→ WORK TO COMPLETE:
Would you output the whole listing below, exactly as it reads?

→ EXTRACTED MATERIAL:
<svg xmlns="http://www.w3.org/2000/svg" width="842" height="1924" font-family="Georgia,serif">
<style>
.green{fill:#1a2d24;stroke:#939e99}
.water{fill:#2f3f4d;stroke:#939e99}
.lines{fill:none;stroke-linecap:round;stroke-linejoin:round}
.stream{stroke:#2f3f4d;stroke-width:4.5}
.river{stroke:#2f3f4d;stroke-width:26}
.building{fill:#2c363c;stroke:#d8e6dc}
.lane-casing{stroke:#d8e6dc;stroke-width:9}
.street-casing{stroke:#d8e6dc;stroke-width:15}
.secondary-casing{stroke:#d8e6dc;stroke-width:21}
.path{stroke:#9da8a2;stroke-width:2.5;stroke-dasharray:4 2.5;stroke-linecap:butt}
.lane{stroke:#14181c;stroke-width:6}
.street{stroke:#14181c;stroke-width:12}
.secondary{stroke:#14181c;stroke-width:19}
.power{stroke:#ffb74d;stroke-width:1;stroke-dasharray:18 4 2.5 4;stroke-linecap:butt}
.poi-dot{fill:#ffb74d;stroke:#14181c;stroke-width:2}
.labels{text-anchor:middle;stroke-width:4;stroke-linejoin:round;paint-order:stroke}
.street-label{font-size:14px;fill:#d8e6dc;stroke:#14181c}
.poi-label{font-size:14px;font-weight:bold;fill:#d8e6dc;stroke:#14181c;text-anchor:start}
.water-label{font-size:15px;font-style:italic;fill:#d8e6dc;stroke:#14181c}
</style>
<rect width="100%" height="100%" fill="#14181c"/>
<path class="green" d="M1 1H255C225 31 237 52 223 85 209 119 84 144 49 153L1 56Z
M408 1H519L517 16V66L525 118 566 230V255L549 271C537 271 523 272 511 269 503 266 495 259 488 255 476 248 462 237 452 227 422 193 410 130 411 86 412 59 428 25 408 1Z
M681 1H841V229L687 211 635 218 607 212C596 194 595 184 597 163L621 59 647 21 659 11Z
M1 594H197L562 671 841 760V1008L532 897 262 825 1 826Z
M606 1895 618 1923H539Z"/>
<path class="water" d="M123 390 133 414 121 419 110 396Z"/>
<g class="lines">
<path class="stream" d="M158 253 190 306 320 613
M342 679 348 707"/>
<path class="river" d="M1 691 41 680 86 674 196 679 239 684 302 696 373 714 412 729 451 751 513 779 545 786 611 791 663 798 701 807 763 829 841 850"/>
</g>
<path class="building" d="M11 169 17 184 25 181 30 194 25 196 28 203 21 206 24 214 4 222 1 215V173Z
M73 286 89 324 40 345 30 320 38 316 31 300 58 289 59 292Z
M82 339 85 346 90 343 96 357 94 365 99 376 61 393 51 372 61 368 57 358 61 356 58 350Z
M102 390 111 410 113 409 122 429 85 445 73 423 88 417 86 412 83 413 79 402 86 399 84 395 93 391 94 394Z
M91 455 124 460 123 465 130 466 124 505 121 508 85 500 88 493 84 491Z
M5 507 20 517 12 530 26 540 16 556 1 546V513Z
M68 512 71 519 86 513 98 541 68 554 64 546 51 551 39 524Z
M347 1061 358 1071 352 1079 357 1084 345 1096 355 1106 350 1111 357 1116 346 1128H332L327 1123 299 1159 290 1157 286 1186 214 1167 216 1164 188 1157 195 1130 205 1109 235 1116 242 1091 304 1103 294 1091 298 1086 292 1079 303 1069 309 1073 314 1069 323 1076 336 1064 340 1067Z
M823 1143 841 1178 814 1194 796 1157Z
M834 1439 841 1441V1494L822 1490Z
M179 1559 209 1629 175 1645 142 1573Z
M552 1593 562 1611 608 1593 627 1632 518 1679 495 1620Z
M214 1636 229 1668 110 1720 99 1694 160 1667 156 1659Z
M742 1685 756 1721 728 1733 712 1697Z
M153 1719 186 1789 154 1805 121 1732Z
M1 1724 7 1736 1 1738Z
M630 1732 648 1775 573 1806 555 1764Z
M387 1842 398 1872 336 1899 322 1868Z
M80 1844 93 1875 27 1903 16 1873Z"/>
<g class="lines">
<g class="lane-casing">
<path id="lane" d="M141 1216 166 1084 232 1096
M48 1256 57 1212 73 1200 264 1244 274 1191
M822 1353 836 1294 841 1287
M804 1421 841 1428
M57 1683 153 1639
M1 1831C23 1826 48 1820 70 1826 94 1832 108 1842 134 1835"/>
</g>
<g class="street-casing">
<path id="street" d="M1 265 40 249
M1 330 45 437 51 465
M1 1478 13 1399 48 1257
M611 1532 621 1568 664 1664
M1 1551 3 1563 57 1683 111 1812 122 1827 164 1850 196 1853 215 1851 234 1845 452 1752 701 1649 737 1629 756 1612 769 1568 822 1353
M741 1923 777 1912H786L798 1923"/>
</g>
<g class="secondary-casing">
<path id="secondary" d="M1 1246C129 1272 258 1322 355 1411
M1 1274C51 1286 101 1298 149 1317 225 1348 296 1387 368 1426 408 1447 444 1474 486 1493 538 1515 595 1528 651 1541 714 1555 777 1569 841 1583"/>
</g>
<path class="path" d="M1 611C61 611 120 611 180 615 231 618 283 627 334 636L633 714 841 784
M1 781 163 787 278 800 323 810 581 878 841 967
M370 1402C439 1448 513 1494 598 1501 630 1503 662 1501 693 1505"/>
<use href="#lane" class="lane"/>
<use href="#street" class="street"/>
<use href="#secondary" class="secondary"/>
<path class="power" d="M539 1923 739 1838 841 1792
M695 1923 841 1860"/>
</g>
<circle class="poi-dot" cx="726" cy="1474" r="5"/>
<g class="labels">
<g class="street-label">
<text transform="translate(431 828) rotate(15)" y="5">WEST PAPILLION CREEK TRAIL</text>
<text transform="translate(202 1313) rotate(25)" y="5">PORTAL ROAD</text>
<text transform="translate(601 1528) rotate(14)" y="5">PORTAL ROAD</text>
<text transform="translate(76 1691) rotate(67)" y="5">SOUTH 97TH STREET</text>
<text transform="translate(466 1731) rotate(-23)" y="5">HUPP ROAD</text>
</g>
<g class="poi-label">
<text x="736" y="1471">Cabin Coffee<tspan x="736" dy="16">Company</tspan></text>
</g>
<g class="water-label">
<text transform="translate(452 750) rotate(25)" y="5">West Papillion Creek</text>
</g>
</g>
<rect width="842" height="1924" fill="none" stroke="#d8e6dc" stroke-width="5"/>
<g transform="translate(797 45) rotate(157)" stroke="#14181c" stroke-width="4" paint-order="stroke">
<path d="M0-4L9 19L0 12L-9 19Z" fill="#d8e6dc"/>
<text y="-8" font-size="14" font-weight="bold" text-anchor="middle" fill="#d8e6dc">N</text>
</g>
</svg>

→ ANSWER SECTION:
<svg xmlns="http://www.w3.org/2000/svg" width="842" height="1924" font-family="Georgia,serif">
<style>
.green{fill:#1a2d24;stroke:#939e99}
.water{fill:#2f3f4d;stroke:#939e99}
.lines{fill:none;stroke-linecap:round;stroke-linejoin:round}
.stream{stroke:#2f3f4d;stroke-width:4.5}
.river{stroke:#2f3f4d;stroke-width:26}
.building{fill:#2c363c;stroke:#d8e6dc}
.lane-casing{stroke:#d8e6dc;stroke-width:9}
.street-casing{stroke:#d8e6dc;stroke-width:15}
.secondary-casing{stroke:#d8e6dc;stroke-width:21}
.path{stroke:#9da8a2;stroke-width:2.5;stroke-dasharray:4 2.5;stroke-linecap:butt}
.lane{stroke:#14181c;stroke-width:6}
.street{stroke:#14181c;stroke-width:12}
.secondary{stroke:#14181c;stroke-width:19}
.power{stroke:#ffb74d;stroke-width:1;stroke-dasharray:18 4 2.5 4;stroke-linecap:butt}
.poi-dot{fill:#ffb74d;stroke:#14181c;stroke-width:2}
.labels{text-anchor:middle;stroke-width:4;stroke-linejoin:round;paint-order:stroke}
.street-label{font-size:14px;fill:#d8e6dc;stroke:#14181c}
.poi-label{font-size:14px;font-weight:bold;fill:#d8e6dc;stroke:#14181c;text-anchor:start}
.water-label{font-size:15px;font-style:italic;fill:#d8e6dc;stroke:#14181c}
</style>
<rect width="100%" height="100%" fill="#14181c"/>
<path class="green" d="M1 1H255C225 31 237 52 223 85 209 119 84 144 49 153L1 56Z
M408 1H519L517 16V66L525 118 566 230V255L549 271C537 271 523 272 511 269 503 266 495 259 488 255 476 248 462 237 452 227 422 193 410 130 411 86 412 59 428 25 408 1Z
M681 1H841V229L687 211 635 218 607 212C596 194 595 184 597 163L621 59 647 21 659 11Z
M1 594H197L562 671 841 760V1008L532 897 262 825 1 826Z
M606 1895 618 1923H539Z"/>
<path class="water" d="M123 390 133 414 121 419 110 396Z"/>
<g class="lines">
<path class="stream" d="M158 253 190 306 320 613
M342 679 348 707"/>
<path class="river" d="M1 691 41 680 86 674 196 679 239 684 302 696 373 714 412 729 451 751 513 779 545 786 611 791 663 798 701 807 763 829 841 850"/>
</g>
<path class="building" d="M11 169 17 184 25 181 30 194 25 196 28 203 21 206 24 214 4 222 1 215V173Z
M73 286 89 324 40 345 30 320 38 316 31 300 58 289 59 292Z
M82 339 85 346 90 343 96 357 94 365 99 376 61 393 51 372 61 368 57 358 61 356 58 350Z
M102 390 111 410 113 409 122 429 85 445 73 423 88 417 86 412 83 413 79 402 86 399 84 395 93 391 94 394Z
M91 455 124 460 123 465 130 466 124 505 121 508 85 500 88 493 84 491Z
M5 507 20 517 12 530 26 540 16 556 1 546V513Z
M68 512 71 519 86 513 98 541 68 554 64 546 51 551 39 524Z
M347 1061 358 1071 352 1079 357 1084 345 1096 355 1106 350 1111 357 1116 346 1128H332L327 1123 299 1159 290 1157 286 1186 214 1167 216 1164 188 1157 195 1130 205 1109 235 1116 242 1091 304 1103 294 1091 298 1086 292 1079 303 1069 309 1073 314 1069 323 1076 336 1064 340 1067Z
M823 1143 841 1178 814 1194 796 1157Z
M834 1439 841 1441V1494L822 1490Z
M179 1559 209 1629 175 1645 142 1573Z
M552 1593 562 1611 608 1593 627 1632 518 1679 495 1620Z
M214 1636 229 1668 110 1720 99 1694 160 1667 156 1659Z
M742 1685 756 1721 728 1733 712 1697Z
M153 1719 186 1789 154 1805 121 1732Z
M1 1724 7 1736 1 1738Z
M630 1732 648 1775 573 1806 555 1764Z
M387 1842 398 1872 336 1899 322 1868Z
M80 1844 93 1875 27 1903 16 1873Z"/>
<g class="lines">
<g class="lane-casing">
<path id="lane" d="M141 1216 166 1084 232 1096
M48 1256 57 1212 73 1200 264 1244 274 1191
M822 1353 836 1294 841 1287
M804 1421 841 1428
M57 1683 153 1639
M1 1831C23 1826 48 1820 70 1826 94 1832 108 1842 134 1835"/>
</g>
<g class="street-casing">
<path id="street" d="M1 265 40 249
M1 330 45 437 51 465
M1 1478 13 1399 48 1257
M611 1532 621 1568 664 1664
M1 1551 3 1563 57 1683 111 1812 122 1827 164 1850 196 1853 215 1851 234 1845 452 1752 701 1649 737 1629 756 1612 769 1568 822 1353
M741 1923 777 1912H786L798 1923"/>
</g>
<g class="secondary-casing">
<path id="secondary" d="M1 1246C129 1272 258 1322 355 1411
M1 1274C51 1286 101 1298 149 1317 225 1348 296 1387 368 1426 408 1447 444 1474 486 1493 538 1515 595 1528 651 1541 714 1555 777 1569 841 1583"/>
</g>
<path class="path" d="M1 611C61 611 120 611 180 615 231 618 283 627 334 636L633 714 841 784
M1 781 163 787 278 800 323 810 581 878 841 967
M370 1402C439 1448 513 1494 598 1501 630 1503 662 1501 693 1505"/>
<use href="#lane" class="lane"/>
<use href="#street" class="street"/>
<use href="#secondary" class="secondary"/>
<path class="power" d="M539 1923 739 1838 841 1792
M695 1923 841 1860"/>
</g>
<circle class="poi-dot" cx="726" cy="1474" r="5"/>
<g class="labels">
<g class="street-label">
<text transform="translate(431 828) rotate(15)" y="5">WEST PAPILLION CREEK TRAIL</text>
<text transform="translate(202 1313) rotate(25)" y="5">PORTAL ROAD</text>
<text transform="translate(601 1528) rotate(14)" y="5">PORTAL ROAD</text>
<text transform="translate(76 1691) rotate(67)" y="5">SOUTH 97TH STREET</text>
<text transform="translate(466 1731) rotate(-23)" y="5">HUPP ROAD</text>
</g>
<g class="poi-label">
<text x="736" y="1471">Cabin Coffee<tspan x="736" dy="16">Company</tspan></text>
</g>
<g class="water-label">
<text transform="translate(452 750) rotate(25)" y="5">West Papillion Creek</text>
</g>
</g>
<rect width="842" height="1924" fill="none" stroke="#d8e6dc" stroke-width="5"/>
<g transform="translate(797 45) rotate(157)" stroke="#14181c" stroke-width="4" paint-order="stroke">
<path d="M0-4L9 19L0 12L-9 19Z" fill="#d8e6dc"/>
<text y="-8" font-size="14" font-weight="bold" text-anchor="middle" fill="#d8e6dc">N</text>
</g>
</svg>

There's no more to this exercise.